Profumi orientali e gourmand, perché stanno cambiando il gusto contemporaneo
Spezie, vaniglia, legni, resine e accordi gourmand stanno occupando uno spazio sempre più evidente nella profumeria contemporanea. Fragranze un tempo considerate particolarmente intense o legate a tradizioni lontane sono entrate nelle abitudini di un pubblico internazionale, contribuendo a rendere il panorama olfattivo più ricco e meno vincolato alle categorie del passato.
La crescente attenzione per la profumeria orientale
L’interesse per le fragranze mediorientali si inserisce in questa evoluzione del gusto. Molte composizioni puntano su persistenza, calore e stratificazione, utilizzando spezie, ambra, vaniglia, legni e sfumature gourmand. Tra gli esempi che hanno contribuito alla diffusione di questo immaginario ci sono anche i profumi della collezione Lattafa Khamrah, caratterizzati da combinazioni nelle quali cannella, pralina, caffè e accordi affumicati incontrano note più morbide e ambrate. Più che il successo di una singola linea, è interessante osservare il fenomeno nel suo insieme. La profumeria araba ha infatti raggiunto una visibilità crescente fuori dai propri mercati tradizionali, portando con sé un modo diverso di concepire intensità e durata del profumo. Il risultato è una maggiore familiarità con strutture olfattive che fino a pochi anni fa apparivano meno consuete nel panorama europeo.
Il ritorno delle fragranze intense e persistenti
Per molti anni una parte della profumeria commerciale ha privilegiato composizioni fresche, pulite e relativamente leggere, facili da indossare in occasioni e stagioni differenti. Oggi il quadro appare più vario. Accanto a queste fragranze continuano a guadagnare attenzione profumi dalla presenza più evidente, capaci di rimanere sulla pelle per diverse ore e di evolversi gradualmente. Non si tratta necessariamente di una ricerca dell’eccesso. Una composizione intensa può infatti essere costruita attraverso numerosi passaggi, passando da un’apertura speziata a un cuore più morbido fino a un fondo legnoso, muschiato o ambrato. Proprio questa trasformazione contribuisce al piacere di indossare un profumo nel corso della giornata. Anche la stagione incide molto sulla percezione. In autunno e in inverno, note dense come vaniglia, resine, tabacco, spezie e legni tendono a trovare un contesto particolarmente favorevole.
Perché le note gourmand continuano a piacere
Cioccolato, caffè, caramello, vaniglia, miele, mandorla e pralina appartengono a una famiglia olfattiva capace di creare associazioni immediate. Sono odori collegati alla cucina e alla pasticceria, ma in un profumo assumono una funzione diversa.
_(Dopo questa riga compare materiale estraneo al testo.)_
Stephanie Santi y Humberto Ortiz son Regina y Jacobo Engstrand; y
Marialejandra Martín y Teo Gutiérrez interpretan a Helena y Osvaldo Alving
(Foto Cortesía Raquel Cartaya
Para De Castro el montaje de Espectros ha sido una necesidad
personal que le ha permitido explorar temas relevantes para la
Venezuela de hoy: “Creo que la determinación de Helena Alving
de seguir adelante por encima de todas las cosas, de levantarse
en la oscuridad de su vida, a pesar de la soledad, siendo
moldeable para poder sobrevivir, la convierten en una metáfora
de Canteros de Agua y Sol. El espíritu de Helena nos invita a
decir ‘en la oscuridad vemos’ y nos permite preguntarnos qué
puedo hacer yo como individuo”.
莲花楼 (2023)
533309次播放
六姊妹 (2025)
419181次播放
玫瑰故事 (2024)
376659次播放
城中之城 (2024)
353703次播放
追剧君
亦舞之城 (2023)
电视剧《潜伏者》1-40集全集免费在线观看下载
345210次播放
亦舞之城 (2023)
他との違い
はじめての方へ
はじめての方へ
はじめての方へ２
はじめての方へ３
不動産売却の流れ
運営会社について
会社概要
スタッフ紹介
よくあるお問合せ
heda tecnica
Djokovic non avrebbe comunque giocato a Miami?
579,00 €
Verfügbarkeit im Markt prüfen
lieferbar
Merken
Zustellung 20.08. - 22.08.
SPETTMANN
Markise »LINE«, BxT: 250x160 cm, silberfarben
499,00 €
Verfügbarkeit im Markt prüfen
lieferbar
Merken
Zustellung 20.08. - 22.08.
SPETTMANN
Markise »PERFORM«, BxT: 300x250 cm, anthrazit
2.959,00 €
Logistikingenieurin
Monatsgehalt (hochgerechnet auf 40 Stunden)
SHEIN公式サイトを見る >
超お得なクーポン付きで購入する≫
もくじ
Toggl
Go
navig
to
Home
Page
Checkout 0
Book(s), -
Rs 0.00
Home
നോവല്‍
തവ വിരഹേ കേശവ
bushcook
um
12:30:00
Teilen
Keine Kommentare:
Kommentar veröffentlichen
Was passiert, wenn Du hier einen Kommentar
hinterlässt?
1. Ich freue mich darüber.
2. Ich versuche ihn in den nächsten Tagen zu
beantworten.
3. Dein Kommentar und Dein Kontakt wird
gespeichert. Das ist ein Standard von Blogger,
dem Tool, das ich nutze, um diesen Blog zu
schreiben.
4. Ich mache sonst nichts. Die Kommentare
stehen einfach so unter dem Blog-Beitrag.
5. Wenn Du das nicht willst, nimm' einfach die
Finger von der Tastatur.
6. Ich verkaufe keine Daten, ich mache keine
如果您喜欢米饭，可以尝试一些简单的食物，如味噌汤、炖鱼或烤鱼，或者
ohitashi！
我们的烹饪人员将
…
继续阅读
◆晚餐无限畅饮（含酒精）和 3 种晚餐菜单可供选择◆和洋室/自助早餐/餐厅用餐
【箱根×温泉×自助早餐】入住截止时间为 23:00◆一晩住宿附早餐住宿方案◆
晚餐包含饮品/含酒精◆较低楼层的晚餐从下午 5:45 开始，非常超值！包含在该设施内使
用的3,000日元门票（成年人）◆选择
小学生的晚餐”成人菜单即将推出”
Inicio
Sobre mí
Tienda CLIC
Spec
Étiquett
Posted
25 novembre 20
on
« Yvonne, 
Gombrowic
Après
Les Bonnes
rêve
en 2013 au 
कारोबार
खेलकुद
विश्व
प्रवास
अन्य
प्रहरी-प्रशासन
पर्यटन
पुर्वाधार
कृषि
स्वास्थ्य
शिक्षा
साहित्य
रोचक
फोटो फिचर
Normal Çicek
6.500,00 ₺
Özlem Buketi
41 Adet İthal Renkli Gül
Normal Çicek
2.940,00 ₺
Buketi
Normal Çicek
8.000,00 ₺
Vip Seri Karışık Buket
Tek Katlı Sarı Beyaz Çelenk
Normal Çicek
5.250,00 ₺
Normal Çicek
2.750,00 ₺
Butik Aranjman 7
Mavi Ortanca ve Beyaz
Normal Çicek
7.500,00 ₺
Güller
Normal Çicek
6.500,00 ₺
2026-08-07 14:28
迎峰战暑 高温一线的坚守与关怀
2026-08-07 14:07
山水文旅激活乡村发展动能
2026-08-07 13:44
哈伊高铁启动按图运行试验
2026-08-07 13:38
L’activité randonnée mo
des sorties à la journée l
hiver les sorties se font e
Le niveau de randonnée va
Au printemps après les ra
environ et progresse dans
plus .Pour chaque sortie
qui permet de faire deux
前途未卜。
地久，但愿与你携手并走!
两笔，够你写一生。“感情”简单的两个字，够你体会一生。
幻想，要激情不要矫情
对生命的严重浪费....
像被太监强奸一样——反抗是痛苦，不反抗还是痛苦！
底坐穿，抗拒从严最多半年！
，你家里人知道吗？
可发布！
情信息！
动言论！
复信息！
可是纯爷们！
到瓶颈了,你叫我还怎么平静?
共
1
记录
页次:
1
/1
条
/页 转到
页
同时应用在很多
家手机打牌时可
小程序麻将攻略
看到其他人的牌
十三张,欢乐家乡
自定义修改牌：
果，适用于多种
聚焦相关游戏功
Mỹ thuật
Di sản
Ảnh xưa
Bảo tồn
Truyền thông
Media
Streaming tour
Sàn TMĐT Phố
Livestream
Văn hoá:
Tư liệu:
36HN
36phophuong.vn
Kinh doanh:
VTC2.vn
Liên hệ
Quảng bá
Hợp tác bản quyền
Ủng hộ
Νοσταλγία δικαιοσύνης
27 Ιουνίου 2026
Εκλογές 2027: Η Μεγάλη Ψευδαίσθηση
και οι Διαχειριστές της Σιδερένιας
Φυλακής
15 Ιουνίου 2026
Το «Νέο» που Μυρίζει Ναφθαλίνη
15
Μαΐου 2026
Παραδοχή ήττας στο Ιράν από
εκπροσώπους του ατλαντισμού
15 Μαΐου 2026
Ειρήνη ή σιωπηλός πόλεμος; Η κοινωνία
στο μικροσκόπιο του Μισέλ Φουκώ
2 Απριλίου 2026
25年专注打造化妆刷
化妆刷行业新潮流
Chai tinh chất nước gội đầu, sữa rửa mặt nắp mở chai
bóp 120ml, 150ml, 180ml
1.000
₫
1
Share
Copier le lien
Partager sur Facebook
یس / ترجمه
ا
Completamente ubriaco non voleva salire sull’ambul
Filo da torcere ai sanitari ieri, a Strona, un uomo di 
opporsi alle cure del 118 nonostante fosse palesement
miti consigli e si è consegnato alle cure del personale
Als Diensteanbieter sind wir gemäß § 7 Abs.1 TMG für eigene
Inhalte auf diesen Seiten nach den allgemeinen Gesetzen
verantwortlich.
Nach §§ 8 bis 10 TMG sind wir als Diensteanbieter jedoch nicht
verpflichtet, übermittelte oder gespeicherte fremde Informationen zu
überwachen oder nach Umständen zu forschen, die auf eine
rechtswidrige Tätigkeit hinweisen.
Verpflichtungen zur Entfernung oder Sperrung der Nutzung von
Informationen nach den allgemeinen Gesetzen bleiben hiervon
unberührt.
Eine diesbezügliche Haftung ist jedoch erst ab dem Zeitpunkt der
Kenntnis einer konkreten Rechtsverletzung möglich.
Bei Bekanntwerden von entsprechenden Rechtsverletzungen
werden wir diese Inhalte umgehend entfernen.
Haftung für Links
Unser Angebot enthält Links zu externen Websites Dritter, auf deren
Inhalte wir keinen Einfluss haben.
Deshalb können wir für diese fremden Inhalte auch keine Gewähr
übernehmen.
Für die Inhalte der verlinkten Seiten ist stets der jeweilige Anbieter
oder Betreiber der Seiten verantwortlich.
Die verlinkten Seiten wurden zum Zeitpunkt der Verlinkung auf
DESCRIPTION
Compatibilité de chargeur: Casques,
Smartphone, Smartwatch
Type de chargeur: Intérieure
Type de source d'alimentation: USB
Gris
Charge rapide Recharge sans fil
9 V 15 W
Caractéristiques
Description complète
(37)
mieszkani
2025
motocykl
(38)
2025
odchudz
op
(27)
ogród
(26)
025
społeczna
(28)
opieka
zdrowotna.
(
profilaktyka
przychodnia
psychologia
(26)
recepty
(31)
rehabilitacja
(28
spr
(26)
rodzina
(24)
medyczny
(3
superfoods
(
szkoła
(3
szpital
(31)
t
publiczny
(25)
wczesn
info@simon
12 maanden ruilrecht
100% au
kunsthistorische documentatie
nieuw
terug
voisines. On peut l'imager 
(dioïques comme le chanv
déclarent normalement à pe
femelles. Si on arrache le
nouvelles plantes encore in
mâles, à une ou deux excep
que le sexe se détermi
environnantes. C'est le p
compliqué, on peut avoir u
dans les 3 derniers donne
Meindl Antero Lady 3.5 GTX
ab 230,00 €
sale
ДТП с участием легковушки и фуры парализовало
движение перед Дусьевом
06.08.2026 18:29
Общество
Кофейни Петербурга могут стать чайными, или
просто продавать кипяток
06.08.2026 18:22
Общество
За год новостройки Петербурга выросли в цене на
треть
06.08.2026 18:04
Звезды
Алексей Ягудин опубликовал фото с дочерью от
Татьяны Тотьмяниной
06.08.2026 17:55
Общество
Non devono necessariamente riprodurre in modo realistico un alimento. Possono servire invece a costruire morbidezza, profondità o una sensazione di calore. La vaniglia, per esempio, può diventare cremosa oppure più scura a seconda degli ingredienti che la accompagnano. La cannella può accentuarne il lato avvolgente, mentre legni, resine e muschi possono ridurre la sensazione zuccherina e rendere l’insieme più complesso. È probabilmente anche questa versatilità ad aver favorito la diffusione delle fragranze gourmand. Pur partendo da odori familiari, permettono infatti combinazioni molto diverse tra loro, dalle formule più delicate a quelle speziate, ambrate o affumicate.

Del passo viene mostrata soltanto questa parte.